For lovers of quality pop with a brain this is no little achievement.
Chris Jones 2008
Sara Bareilles is a 28-year-old singer songwriter whose career trajectory has been carefully nurtured following the signing of a major label deal three years ago. Before this she'd already recorded a self-produced album, Careful Confessions (2003). Already doing sterling business in the US, it's taken a year for this album to be finally released in the UK, possibly for fear that her album would be lost in the flood of female singer songwriters currently filling up the AOR airwaves. But Epic needn't have worried. Little Voice displays a more than competent grasp of pop dynamics, and Bareilles' voice balances sultry with strident impressively. While it'll leave the youth market cold, Bareilles' tough-but-tender confessionals and jaunty, multi-layered beatle-esque pop for grown ups (a la Jellyfish or Aimee Mann) should easily find a home in the hearts of more seasoned ears.
It's this aspect of Sara Bareilles' work - especially on Fairytale, Bottle It Up or Love Song - that will draw older listeners. The lush backing vocals, upbeat cynicism and clever, slightly psychedelic, loping arrangements hit the mark with ease. There are other odious comparisons to make of course - someone this new on the scene can't escape them - Fiona Apple for downers maybe, or Tori Amos without the irritating quirkiness? But the latter reference is probably more down to the fact that Little Voice is produced by Eric Rosse who helmed several of Amos' albums. The fact is that Bareilles is still finding her true vocabulary; the sonic pallette on display here is wiggling its behind and getting comfortable in one place. So apart from the worryingly mainstream fare like Between The Lines which has seen her matched in a support role to acts like Ben Folds, Maroon 5 or even Counting Crows there's the far more interesting r 'n' b twist that surfaces on tracks like Come Round Soon or the Benny And The Jets-meets-Hall and Oates blue-eyed confection, Love On The Rocks.

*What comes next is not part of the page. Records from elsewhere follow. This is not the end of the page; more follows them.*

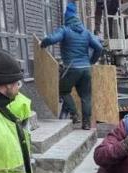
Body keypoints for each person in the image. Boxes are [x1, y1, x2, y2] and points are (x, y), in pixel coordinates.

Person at [40, 1, 103, 129]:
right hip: (85, 69)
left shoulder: (65, 30)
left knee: (63, 90)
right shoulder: (85, 32)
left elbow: (52, 39)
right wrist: (91, 61)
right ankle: (86, 124)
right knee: (86, 96)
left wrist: (43, 43)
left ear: (66, 18)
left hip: (71, 68)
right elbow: (99, 47)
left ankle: (74, 114)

Elsewhere Many The Miles demonstrates that she's best when being upfront about her own experiences with a slinky beat to coax her more distinctive vocal side.
There is a slight caveat emptor clause for faithful followers, as several of the tracks on offer here are re-recorded tracks that were on Careful Confessions (albeit vastly improved), plus the piano ballads like City or Gravity simply drag the pace too much, even though they never lapse into excessively maudlin introspection. Whether this kind of very American music will find an audience beyond the parameters of a Radio 2 audience remains to be seen. But for lovers of quality pop with a brain this is no little achievement.